**Exercise directions**
Output the full listing exactly as written, with no pictures in it.
[Exercise input — start]
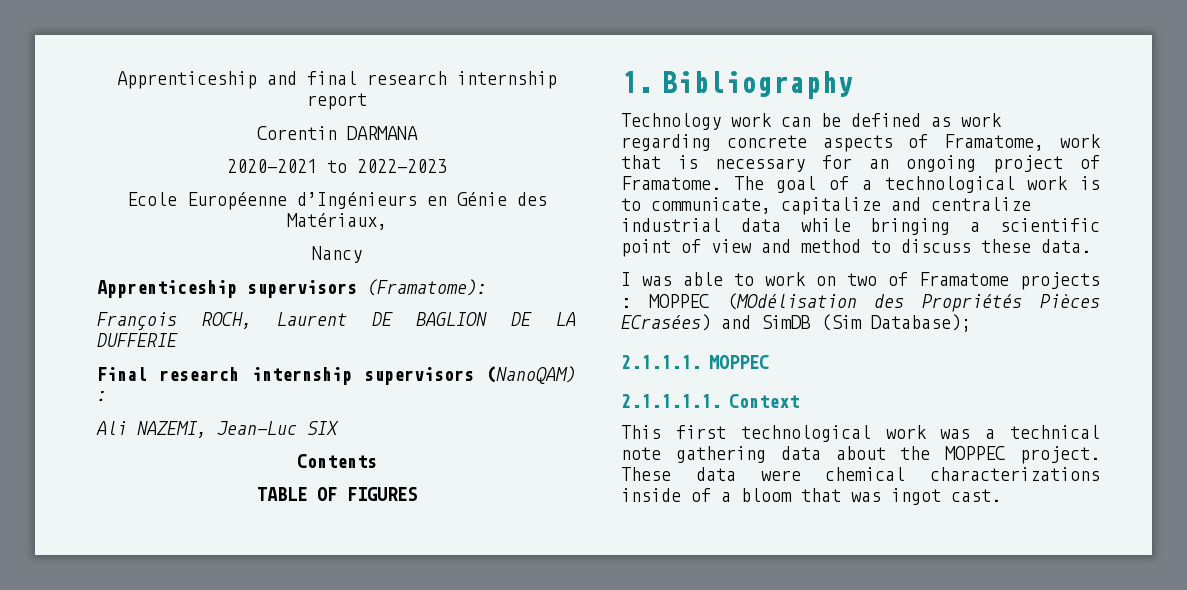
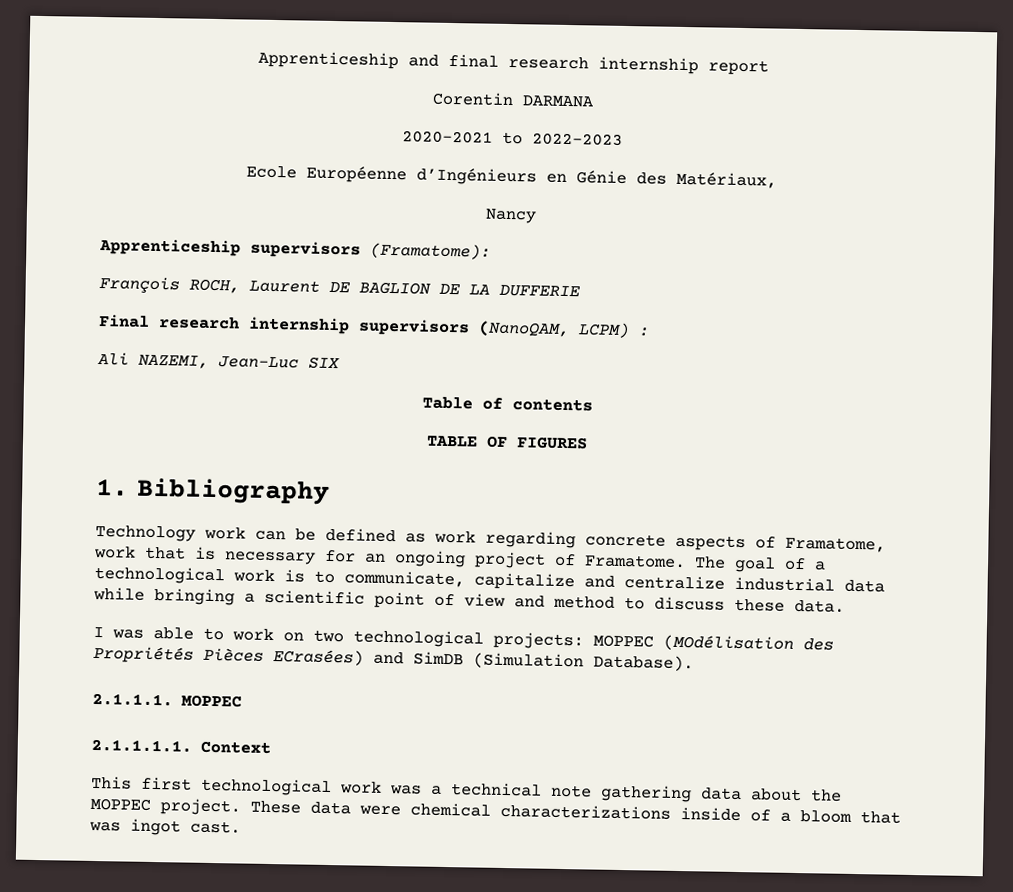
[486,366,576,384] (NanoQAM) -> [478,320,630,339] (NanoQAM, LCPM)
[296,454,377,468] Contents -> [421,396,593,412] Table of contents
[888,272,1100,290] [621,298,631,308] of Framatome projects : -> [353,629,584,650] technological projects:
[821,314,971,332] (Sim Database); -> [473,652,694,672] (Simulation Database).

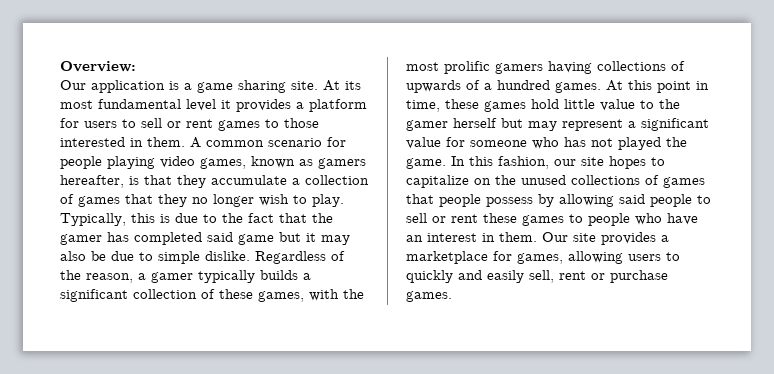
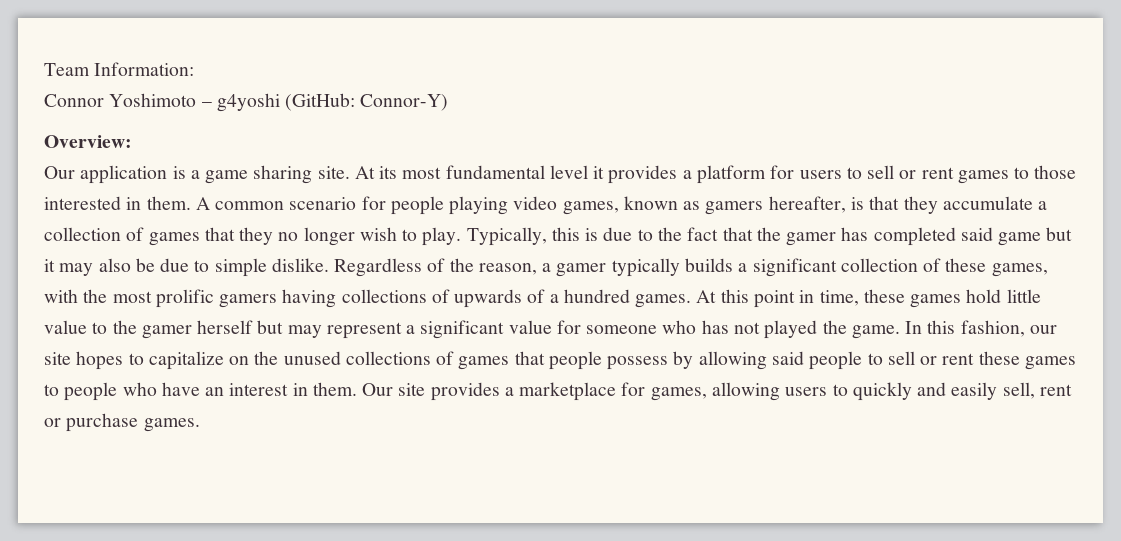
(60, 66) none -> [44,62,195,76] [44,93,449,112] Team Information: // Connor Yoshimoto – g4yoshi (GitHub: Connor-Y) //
[Exercise input — finish]
**Answer for the task**
[486,366,576,384] (NanoQAM) -> [478,320,630,339] (NanoQAM, LCPM)
[296,454,377,468] Contents -> [421,396,593,412] Table of contents
[888,272,1100,290] [621,298,631,308] of Framatome projects : -> [353,629,584,650] technological projects:
[821,314,971,332] (Sim Database); -> [473,652,694,672] (Simulation Database).

(60, 66) none -> [44,62,195,76] [44,93,449,112] Team Information: // Connor Yoshimoto – g4yoshi (GitHub: Connor-Y) //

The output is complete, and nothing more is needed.